The Bulldogs currently rank No. 206 in the nation. According to Schneider, the team hopes to reach the top 200 by the end of the season. The Bulldogs ranked No. 178 at the end of last season.
“With the coaching change at the beginning of this year we lost two players so that had a little bit of impact on our ranking this year,” Schneider said.
Schneider is new to head coaching with UNCA being her first official head coaching job. Before coaching the Bulldogs, Schneider was an assistant coach at the University of Alabama at Birmingham. She began to look for coaching jobs because she felt like golf had changed for her.

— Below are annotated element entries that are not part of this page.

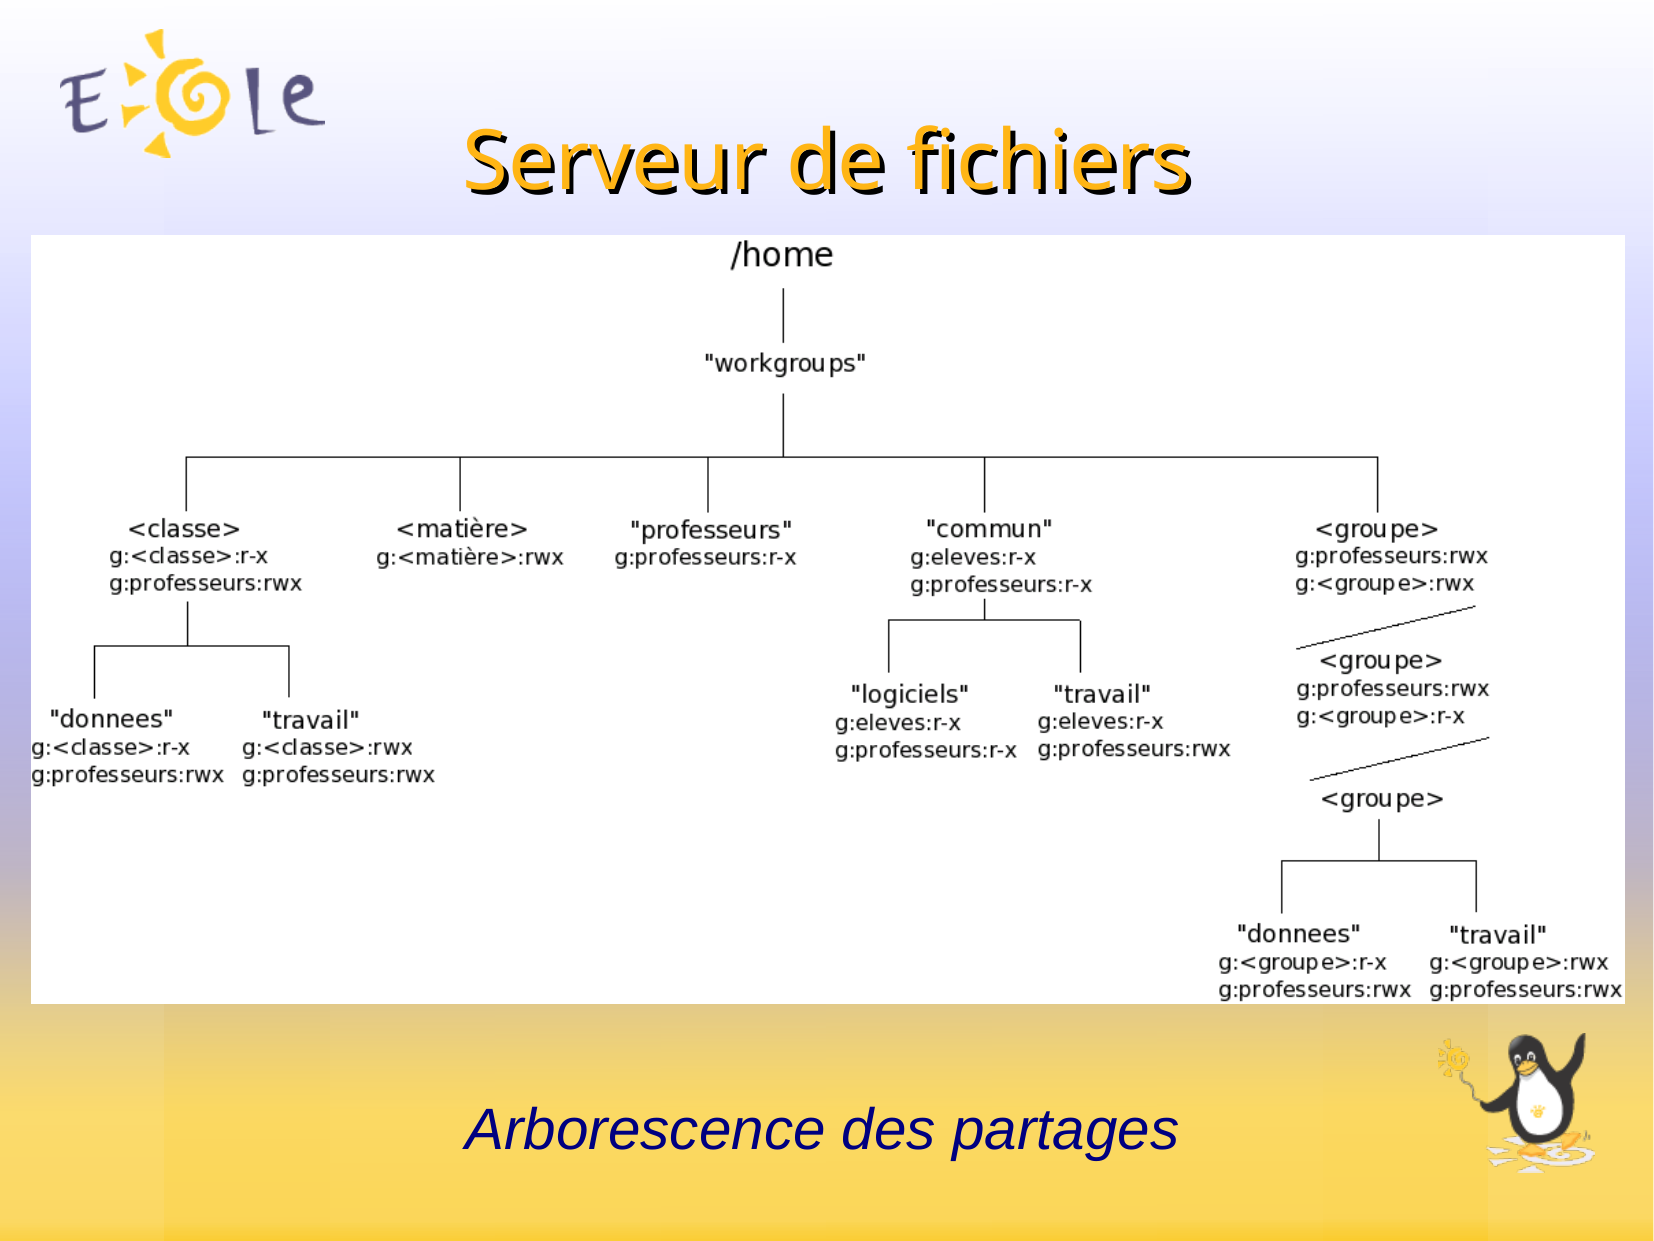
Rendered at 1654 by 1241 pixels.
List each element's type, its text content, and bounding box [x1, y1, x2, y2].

text_box Arborescence des partages [51, 1091, 1595, 1166]
picture [0, 0, 1654, 1241]
title Serveur de fichiers [82, 49, 1571, 266]
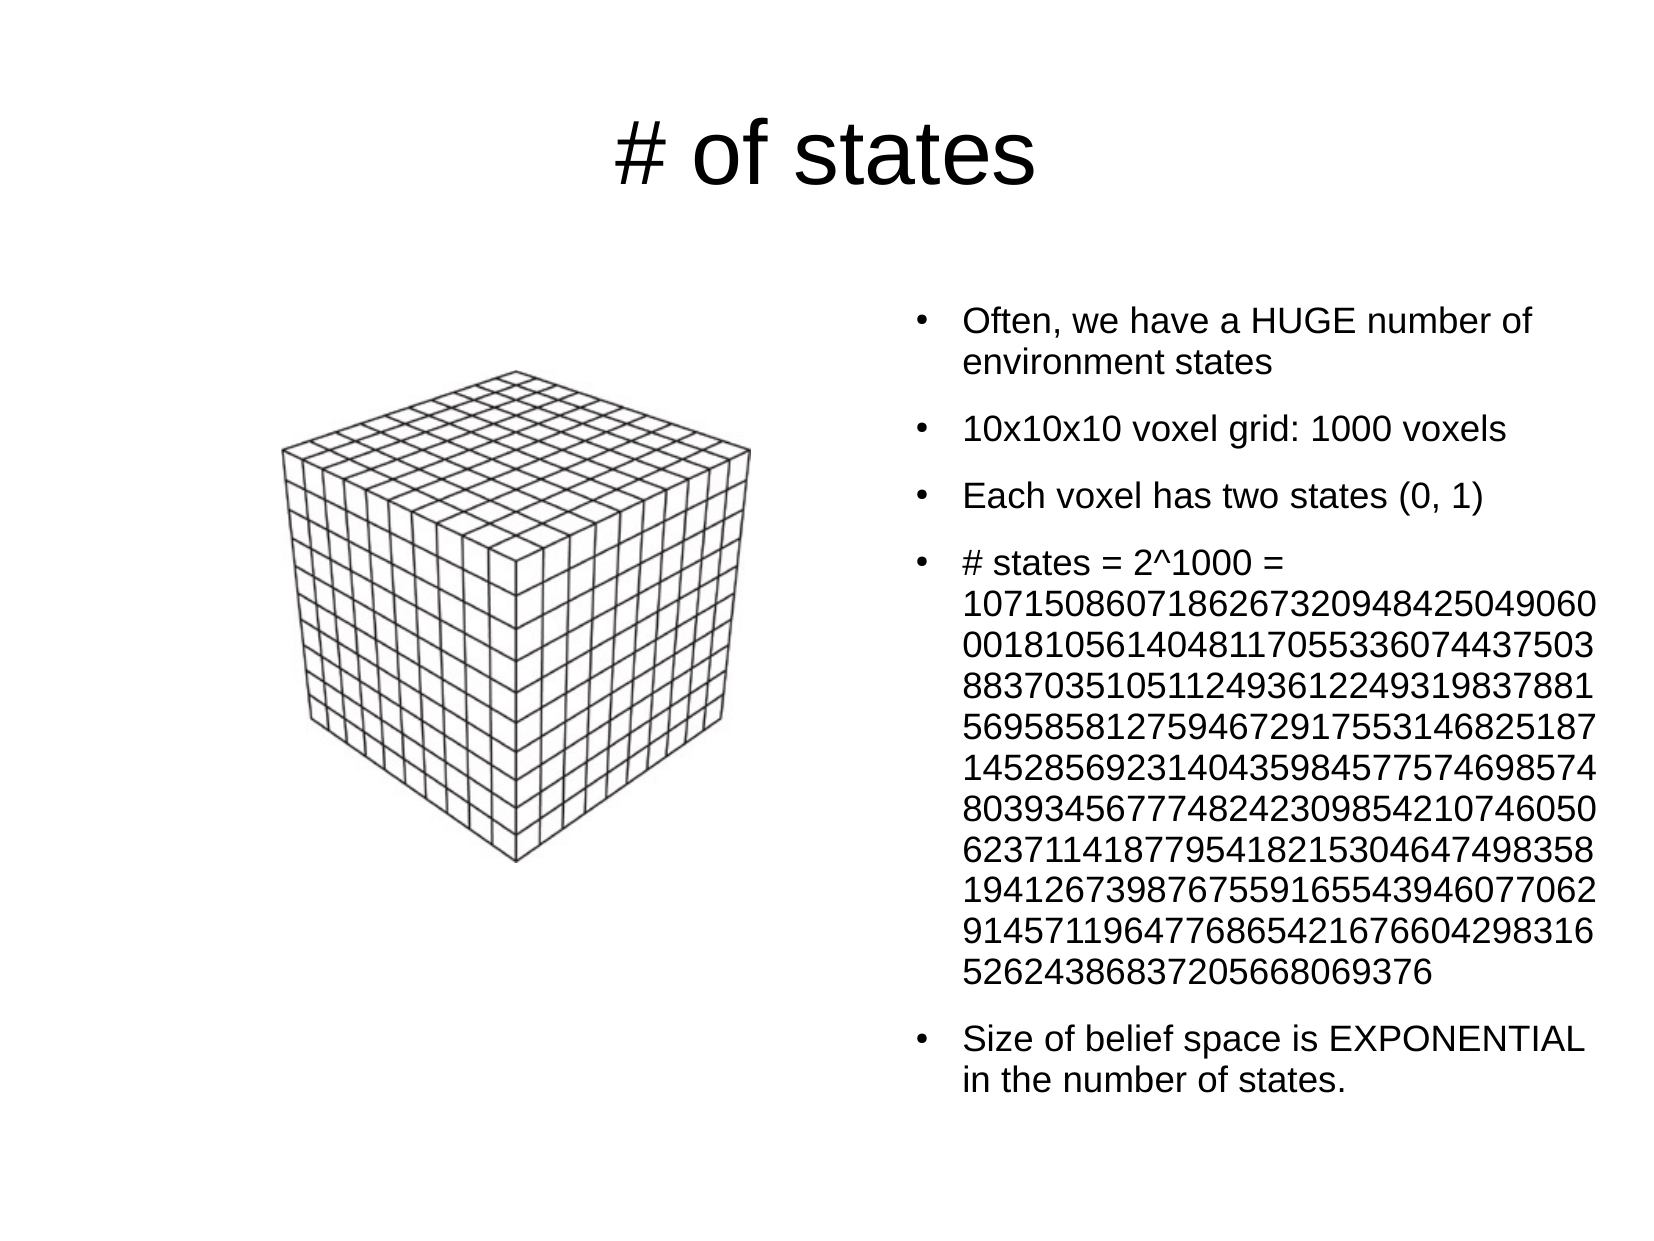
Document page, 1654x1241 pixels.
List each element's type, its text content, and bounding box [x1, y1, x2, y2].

“I’ve always gotten a lot of pride and joy out of helping other people and when I was playing professionally on tour I got to the point where I wasn’t playing a game that I loved I was doing my job and I’ve never played golf for it to be my job and I didn’t want to ever lose that love for the game,” Schneider said. “There was an opportunity for me at UAB to become an assistant so I decided to step away and it was honestly the easiest decision I’ve ever made because it was the right time to make that decision.”
Schneider found her love of golf again through coaching up and coming golfers.
“Being able to help golfers at the junior level the amateur level the college level or the professional level, working with them and seeing them achieve something they’ve been working on for so long it gives you this overwhelming sense of joy and pride in knowing that you’re helping people,” Schneider said.
Despite the loss of two players, the team is filled with strong golfers throughout. Taylor Hinson, a sophomore on the team, said she started playing at a very young age.
“I started pretty much when I could walk,” Hinson said. “My dad had a golf club in my hand and since then I’ve been playing.”
Alsip started at the age of 5 and started playing competitively when she turned 14.
“Both my parents golfed and my grandpa so they got me on the course as much as they could,” Alsip said.
Adelyn Deery, a junior golfer, didn’t start her athletic career with golf.
“I actually played tennis my first two years of high school and my brother played in high school. I started falling in love with the game, so my junior year of high school I decided to try out for the boys golf team because I didn’t have a girls team where I’m from,” the Pennsylvania native said. “I made it and then decided very last minute to play golf in college.”
With the Big South Championship on the horizon, the Bulldogs look to have another successful tournament.
“We’re just trying to play our best and give everything we have and really try to come together at conference to show the rest of the Big South what we can do,” Alsip said.